Aspects
- First edition
- Author: John M. Ford
- Cover artist: Marisa Aragón Ware
- Language: English
- Genre: Fantasy
- Published: 2022
- Publisher: Tom Doherty Associates
- Publication place: United States of America
- Pages: 352
- ISBN: 9781250269034
- Website: https://us.macmillan.com/books/9781250269034/aspects

= Aspects (novel) =

Unfinished fantasy novel by John M. Ford

Aspects is a fantasy novel by John M. Ford. Unfinished at the time of Ford's death in 2006, it was published by Tor Books in 2022, with an introduction by Neil Gaiman.
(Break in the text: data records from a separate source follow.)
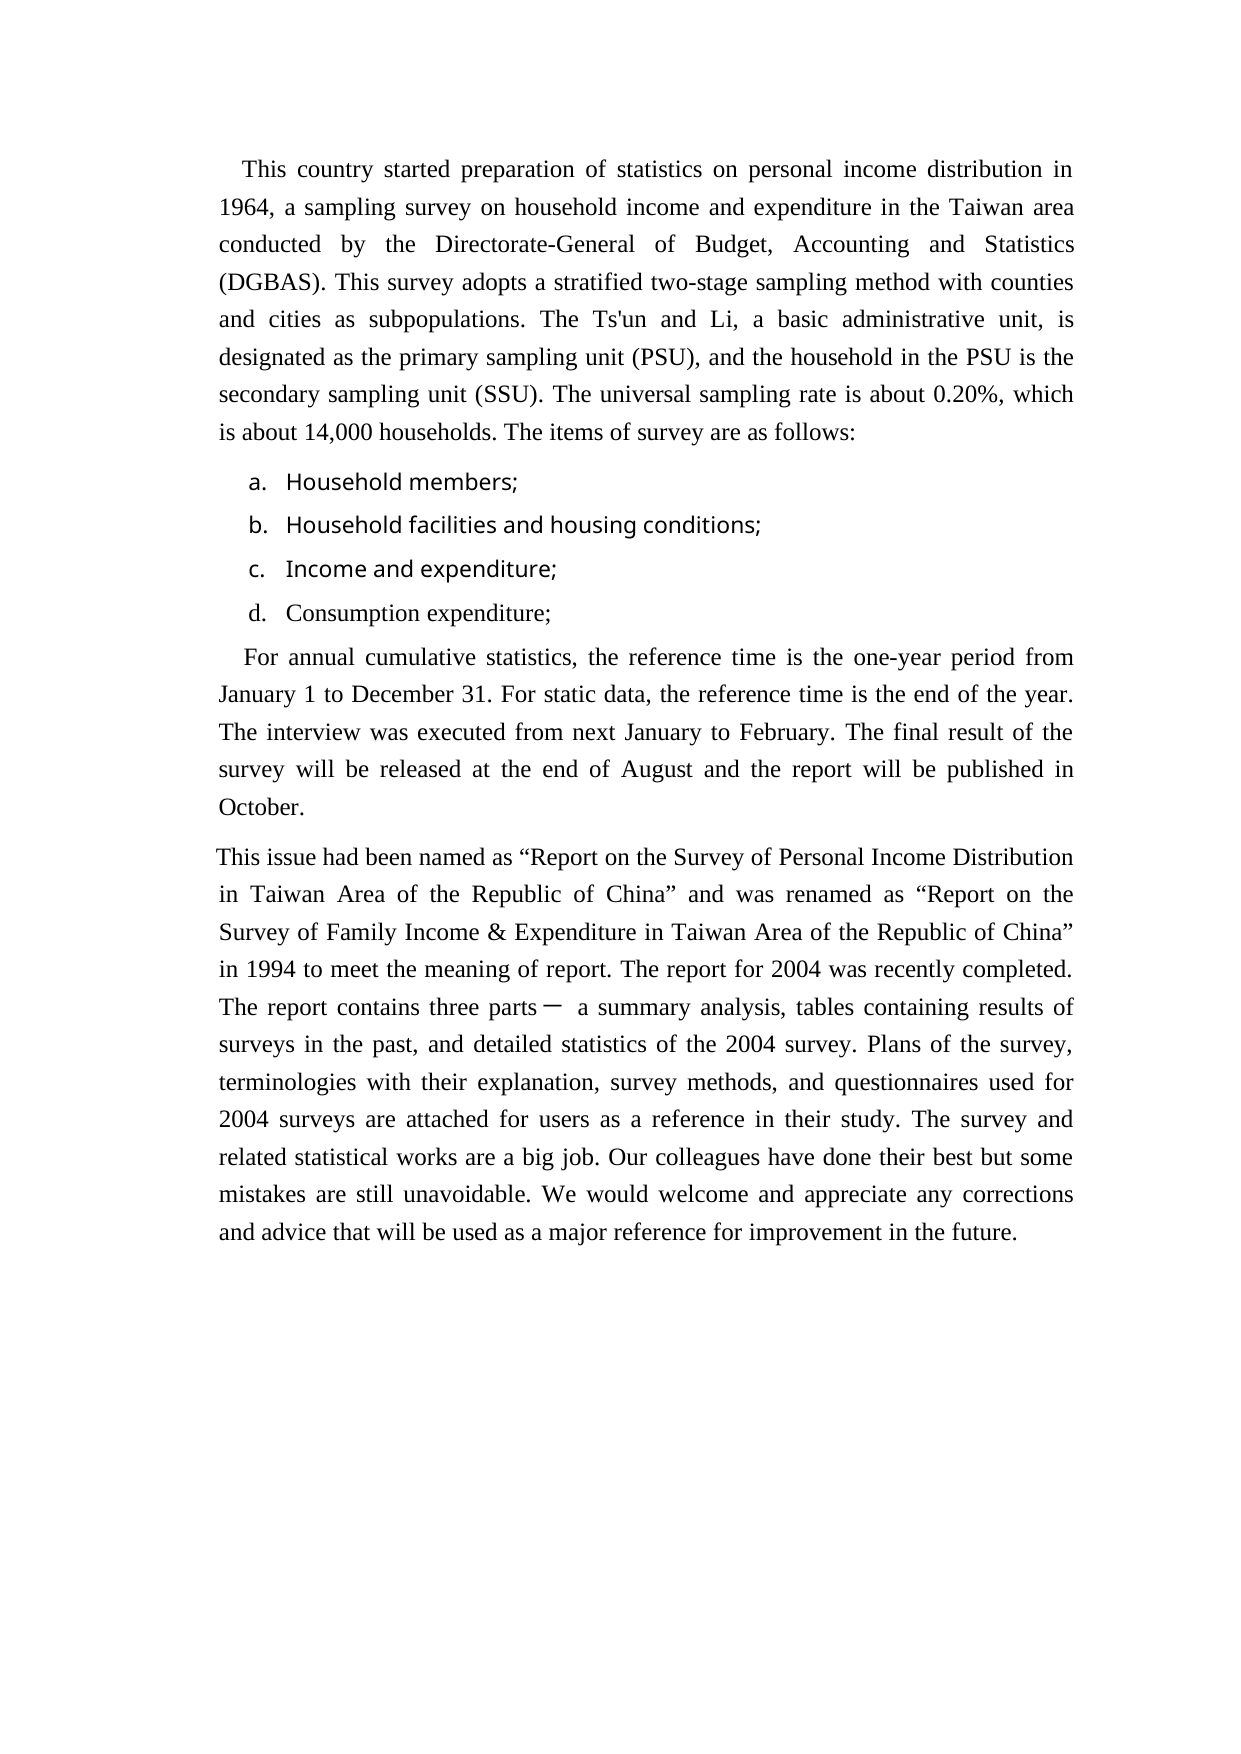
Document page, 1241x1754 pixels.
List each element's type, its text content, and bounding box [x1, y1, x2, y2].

list Household members; [248, 460, 1075, 498]
text For annual cumulative statistics, the reference time is the one-year period from January 1 to December 31. For static data, the reference time is the end of the year. The interview was executed from next January to February. The final result of the survey will be released at the end of August and the report will be published in October. [218, 635, 1075, 823]
list Income and expenditure; [248, 548, 1075, 585]
text This country started preparation of statistics on personal income distribution in 1964, a sampling survey on household income and expenditure in the Taiwan area conducted by the Directorate-General of Budget, Accounting and Statistics (DGBAS). This survey adopts a stratified two-stage sampling method with counties and cities as subpopulations. The Ts'un and Li, a basic administrative unit, is designated as the primary sampling unit (PSU), and the household in the PSU is the secondary sampling unit (SSU). The universal sampling rate is about 0.20%, which is about 14,000 households. The items of survey are as follows: [189, 148, 1075, 448]
list Consumption expenditure; [248, 591, 1075, 629]
text This issue had been named as “Report on the Survey of Personal Income Distribution in Taiwan Area of the Republic of China” and was renamed as “Report on the Survey of Family Income & Expenditure in Taiwan Area of the Republic of China” in 1994 to meet the meaning of report. The report for 2004 was recently completed. The report contains three parts－ a summary analysis, tables containing results of surveys in the past, and detailed statistics of the 2004 survey. Plans of the survey, terminologies with their explanation, survey methods, and questionnaires used for 2004 surveys are attached for users as a reference in their study. The survey and related statistical works are a big job. Our colleagues have done their best but some mistakes are still unavoidable. We would welcome and appreciate any corrections and advice that will be used as a major reference for improvement in the future. [189, 835, 1075, 1248]
list Household facilities and housing conditions; [248, 504, 1075, 541]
When interviewed in 2002, Ford described it as "a sociopolitical story — the society and politics are vaguely Georgian, though the technology is steam-era Victorian — in a place where magic happens to work," further stating that he intended it to be "very long", and that it would "be done... well, when it's done."

==Synopsis==

In the city of Lystourel, capital of the land of Lescouray, Varic is a Coron representing his people in Parliament who falls in love with Longlight, a fellow Coron. Legal reforms regarding magic and monarchy are pursued, and Varic and Longlight vacation together at Strange House.

The novel has seven chapters, and eight paragraphs of the eighth; it also includes six sonnets by Ford, each of which was intended to be the epigraph of
a separate novel in a series, of which Aspects would have been the first.

==Reception==

The Strand Magazine lauded it as "startling and beautifully deft in its execution" and a "masterpiece" in which "(p)oetic sorcery and dueling nobility have never felt so grounded, real, and alive," and considered that "the final chapters of [Aspects] are more satisfying unfinished than those of many completed novels."
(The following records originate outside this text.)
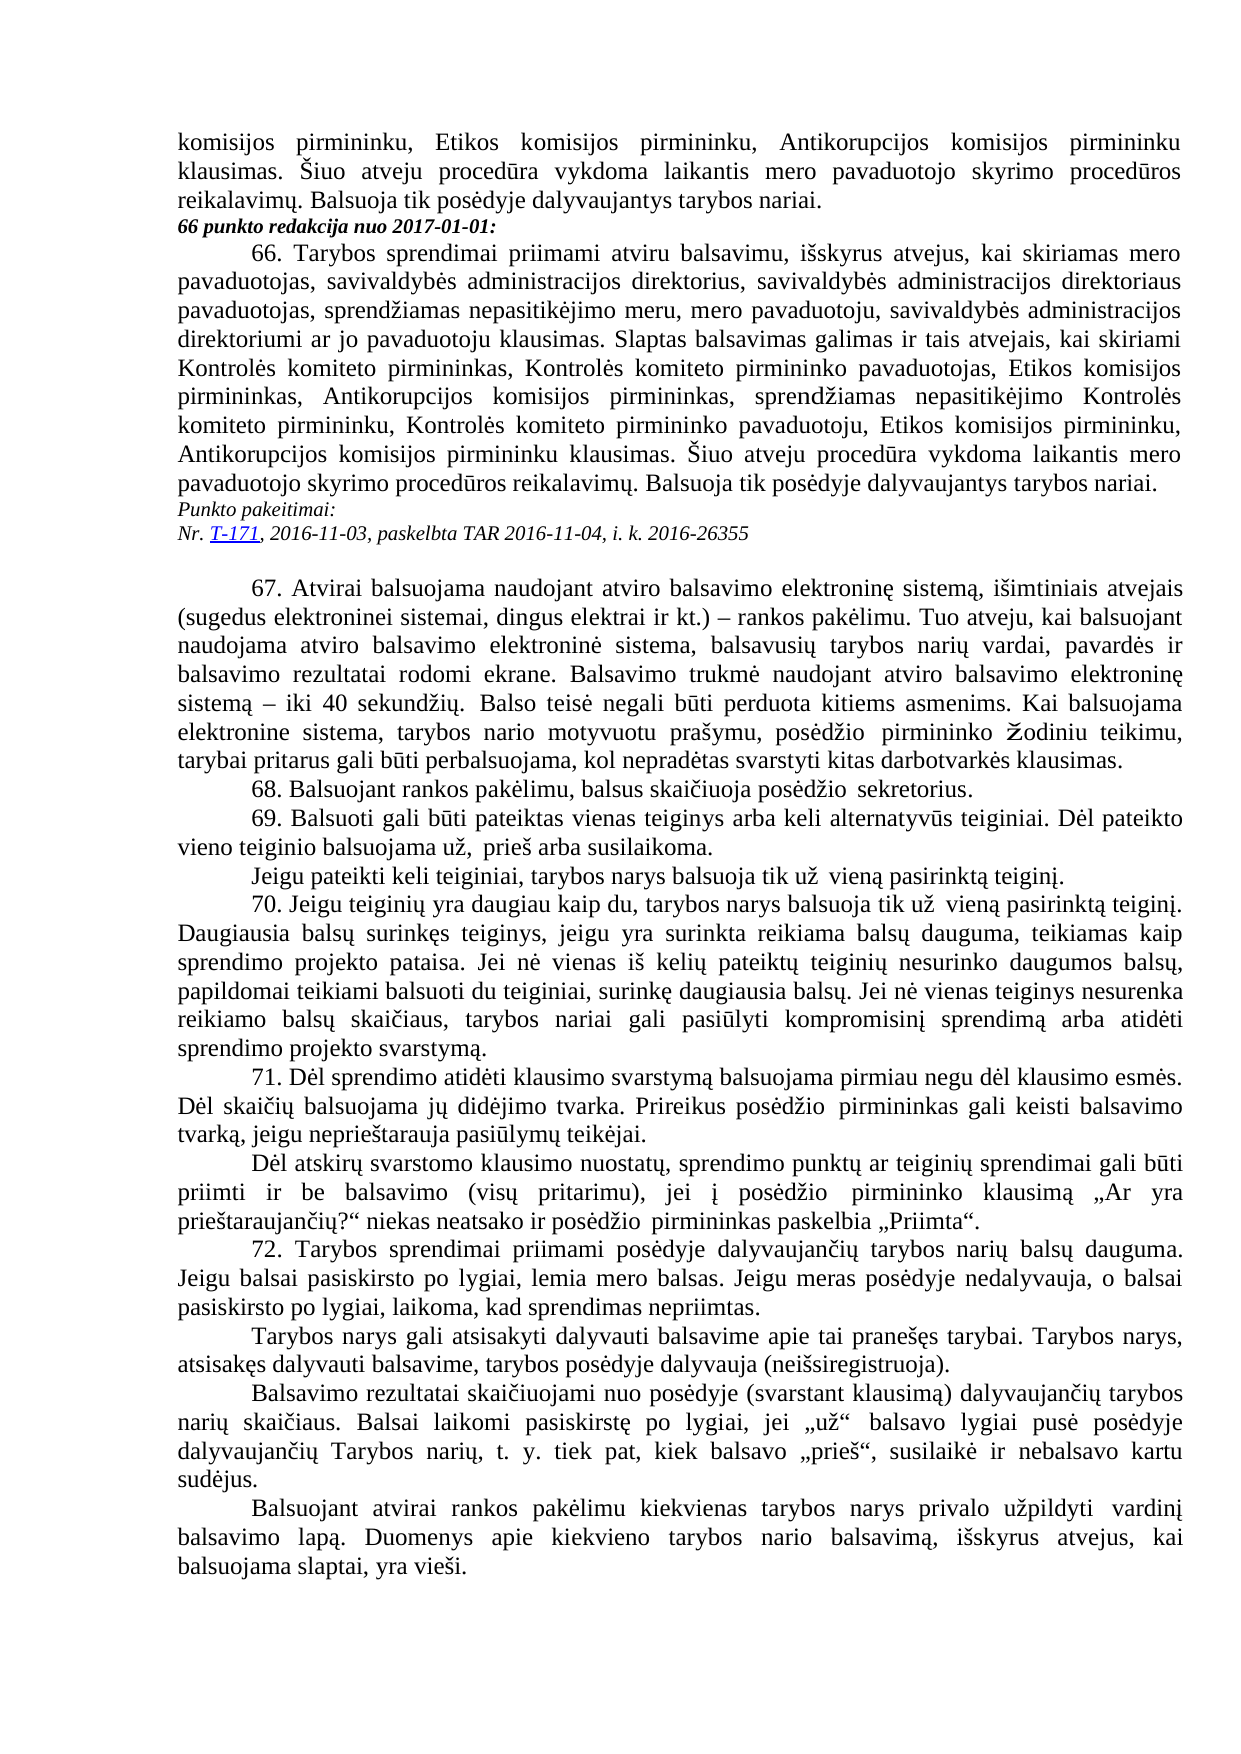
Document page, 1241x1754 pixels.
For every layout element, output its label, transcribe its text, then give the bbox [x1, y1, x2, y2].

text komisijos pirmininku, Etikos komisijos pirmininku, Antikorupcijos komisijos pirmininku klausimas. Šiuo atveju procedūra vykdoma laikantis mero pavaduotojo skyrimo procedūros reikalavimų. Balsuoja tik posėdyje dalyvaujantys tarybos nariai. [177, 127, 1181, 214]
text 67. Atvirai balsuojama naudojant atviro balsavimo elektroninę sistemą, išimtiniais atvejais (sugedus elektroninei sistemai, dingus elektrai ir kt.) – rankos pakėlimu. Tuo atveju, kai balsuojant naudojama atviro balsavimo elektroninė sistema, balsavusių tarybos narių vardai, pavardės ir balsavimo rezultatai rodomi ekrane. Balsavimo trukmė naudojant atviro balsavimo elektroninę sistemą – iki 40 sekundžių. Balso teisė negali būti perduota kitiems asmenims. Kai balsuojama elektronine sistema, tarybos nario motyvuotu prašymu, posėdžio pirmininko žodiniu teikimu, tarybai pritarus gali būti perbalsuojama, kol nepradėtas svarstyti kitas darbotvarkės klausimas. [177, 573, 1183, 774]
text 66. Tarybos sprendimai priimami atviru balsavimu, išskyrus atvejus, kai skiriamas mero pavaduotojas, savivaldybės administracijos direktorius, savivaldybės administracijos direktoriaus pavaduotojas, sprendžiamas nepasitikėjimo meru, mero pavaduotoju, savivaldybės administracijos direktoriumi ar jo pavaduotoju klausimas. Slaptas balsavimas galimas ir tais atvejais, kai skiriami Kontrolės komiteto pirmininkas, Kontrolės komiteto pirmininko pavaduotojas, Etikos komisijos pirmininkas, Antikorupcijos komisijos pirmininkas, sprendžiamas nepasitikėjimo Kontrolės komiteto pirmininku, Kontrolės komiteto pirmininko pavaduotoju, Etikos komisijos pirmininku, Antikorupcijos komisijos pirmininku klausimas. Šiuo atveju procedūra vykdoma laikantis mero pavaduotojo skyrimo procedūros reikalavimų. Balsuoja tik posėdyje dalyvaujantys tarybos nariai. [177, 238, 1181, 496]
text 70. Jeigu teiginių yra daugiau kaip du, tarybos narys balsuoja tik už vieną pasirinktą teiginį. Daugiausia balsų surinkęs teiginys, jeigu yra surinkta reikiama balsų dauguma, teikiamas kaip sprendimo projekto pataisa. Jei nė vienas iš kelių pateiktų teiginių nesurinko daugumos balsų, papildomai teikiami balsuoti du teiginiai, surinkę daugiausia balsų. Jei nė vienas teiginys nesurenka reikiamo balsų skaičiaus, tarybos nariai gali pasiūlyti kompromisinį sprendimą arba atidėti sprendimo projekto svarstymą. [177, 889, 1183, 1062]
text Dėl atskirų svarstomo klausimo nuostatų, sprendimo punktų ar teiginių sprendimai gali būti priimti ir be balsavimo (visų pritarimu), jei į posėdžio pirmininko klausimą „Ar yra prieštaraujančių?“ niekas neatsako ir posėdžio pirmininkas paskelbia „Priimta“. [177, 1148, 1183, 1234]
text 72. Tarybos sprendimai priimami posėdyje dalyvaujančių tarybos narių balsų dauguma. Jeigu balsai pasiskirsto po lygiai, lemia mero balsas. Jeigu meras posėdyje nedalyvauja, o balsai pasiskirsto po lygiai, laikoma, kad sprendimas nepriimtas. [177, 1234, 1183, 1321]
text 71. Dėl sprendimo atidėti klausimo svarstymą balsuojama pirmiau negu dėl klausimo esmės. Dėl skaičių balsuojama jų didėjimo tvarka. Prireikus posėdžio pirmininkas gali keisti balsavimo tvarką, jeigu neprieštarauja pasiūlymų teikėjai. [177, 1062, 1183, 1148]
text 68. Balsuojant rankos pakėlimu, balsus skaičiuoja posėdžio sekretorius. [177, 774, 1183, 803]
text Tarybos narys gali atsisakyti dalyvauti balsavime apie tai pranešęs tarybai. Tarybos narys, atsisakęs dalyvauti balsavime, tarybos posėdyje dalyvauja (neišsiregistruoja). [177, 1321, 1183, 1378]
text Balsuojant atvirai rankos pakėlimu kiekvienas tarybos narys privalo užpildyti vardinį balsavimo lapą. Duomenys apie kiekvieno tarybos nario balsavimą, išskyrus atvejus, kai balsuojama slaptai, yra vieši. [177, 1493, 1183, 1579]
text Balsavimo rezultatai skaičiuojami nuo posėdyje (svarstant klausimą) dalyvaujančių tarybos narių skaičiaus. Balsai laikomi pasiskirstę po lygiai, jei „už“ balsavo lygiai pusė posėdyje dalyvaujančių Tarybos narių, t. y. tiek pat, kiek balsavo „prieš“, susilaikė ir nebalsavo kartu sudėjus. [177, 1378, 1183, 1493]
text 66 punkto redakcija nuo 2017-01-01: [177, 214, 1181, 238]
text Punkto pakeitimai: [177, 496, 1181, 521]
text Nr. T-171, 2016-11-03, paskelbta TAR 2016-11-04, i. k. 2016-26355 [177, 521, 1181, 544]
text 69. Balsuoti gali būti pateiktas vienas teiginys arba keli alternatyvūs teiginiai. Dėl pateikto vieno teiginio balsuojama už, prieš arba susilaikoma. [177, 803, 1183, 861]
text Jeigu pateikti keli teiginiai, tarybos narys balsuoja tik už vieną pasirinktą teiginį. [177, 861, 1183, 889]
Publishers Weekly praised it as "a showcase for [Ford's] lambent prose and imaginative worldbuilding", with "well-crafted characters" and "a clever story line packed with action and intrigue."

In Locus, Paul Di Filippo extolled its "infinite charm and variety" and its "vital, deftly limned characters" whose "natures are conveyed in colorful, sparkling dialogue", and noted that the depiction of full gender equality is "understated (...) but very effective and potent".

Cory Doctorow called it a work of "quiet — but stunning — erudition", in which "(e)very aspect of Ford's world – its politics, its history, its geography, its magic, its technology, its economics, its mythos – rings true", comparing the guest-house scene to "mainlining the entire Callahan's series along with every story of the Algonquin Roundtable", and the "haunting" nature of the novel's truncated ending to that of Mervyn Peake's unfinished Gormenghast novel.